Uma equipa internacional de cientistas encontrou pequenos círculos de ADN nas células de mais de metade dos pacientes com alguns tipos de cancro, como o cancro da mama HER2+ – um dos mais agressivos – e o glioblastoma no cérebro.

Num estudo publicado na revista científica ‘Nature’, os cientistas – o bioinformático espanhol Oriol Pich e o seu colega britânico Chris Bailey – encontraram este ADN circular em 17% dos quase 15 mil pacientes analisados, com 39 tipos diferentes de tumor. Este material genético era conhecido desde 1965, mas até 2017 era considerado incomum e inconsequente. Ora, parece não ser bem o caso. “A sua presença está associada a uma pior sobrevida dos pacientes”, salientou Pich, do Instituto Francis Crick, de Londres, citado pelo jornal espanhol ‘El País’.

O livro de instruções da célula humana, o ADN, está principalmente embalado em cromossomas. Em 1965, cientistas dos Estados Unidos e do Reino Unido detetaram um enigmático ADN circular extracromossômico, centenas de vezes menor, em amostras de pessoas com tumores. Em 2017, a equipa do médico americano Paul Mischel descobriu que esses pequenos círculos de material genético geravam o cancro.

Em 2022, um consórcio internacional, liderado pelo próprio Mischel, recebeu 25 milhões de dólares do Instituto Nacional do Cancro dos EUA e da organização britânica Cancer Research UK para investigar mais profundamente este misterioso ADN.

O DNA de uma pessoa é dividido em cerca de 20 mil secções: já as moléculas circulares de ADN, por outro lado, possuem apenas alguns genes, frequentemente associados a tumores malignos ou à capacidade de escapar das defesas do corpo humano. “O cancro não tem uma causa única, é multifatorial, por isso é difícil afirmar que o ADN circular extracromossômico seja a causa do cancro”, sustentou Pich. “O que sabemos é que é um impulsionador da progressão e um marcador de mau prognóstico. Sabemos que quando há ADN circular extracromossômico em abundância o paciente fica pior, está correlacionado com um tumor muito mais agressivo.”

Se uma pessoa tiver duas cópias do mesmo gene, uma da mãe e outra do pai, o ADN circular pode fazer com que haja 100 cópias de um gene associado ao cancro. “É como colocar gasolina na célula, tudo anda a 500 quilómetros por hora em vez de ir à velocidade regulamentar”, apontou Pich, doutorado no Instituto de Investigação Biomédica de Barcelona.

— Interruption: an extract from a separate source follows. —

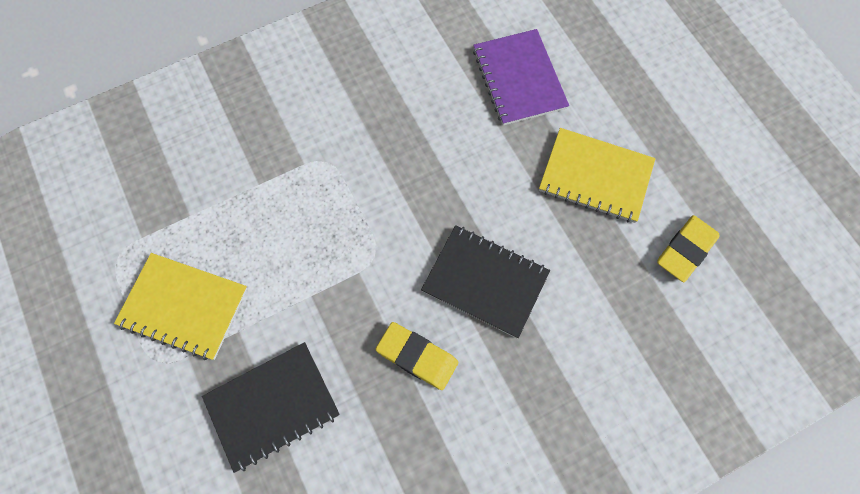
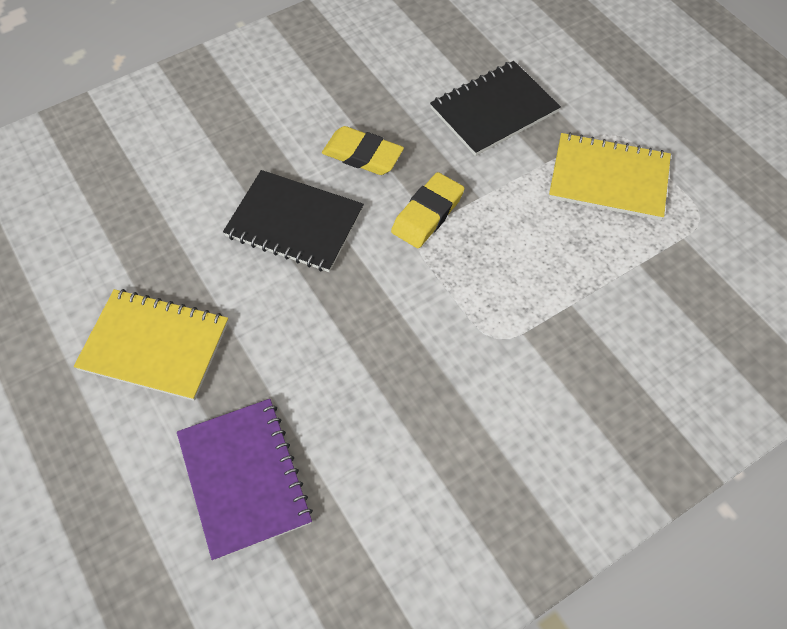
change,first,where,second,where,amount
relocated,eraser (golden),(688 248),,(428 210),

“Esta é uma mudança fundamental na nossa compreensão de um mecanismo comum e agressivo que promove o cancro”, referiu Paul Mischel, da Universidade de Stanford, salientando que os seus novos resultados são “um ponto de viragem na forma como vemos o aparecimento e a evolução do cancro”. Até há menos de uma década, pensava-se que o ADN circular só aparecia em quantidades relevantes em 2% dos tumores. O novo trabalho mostra que a sua presença é generalizada nos cancros mais agressivos. Segundo Oriol Pich, “de facto, a frequência de ADN circular extracromossômico nas metástases é maior do que nos tumores primários”. A metástase é responsável por 90% das mortes por cancro.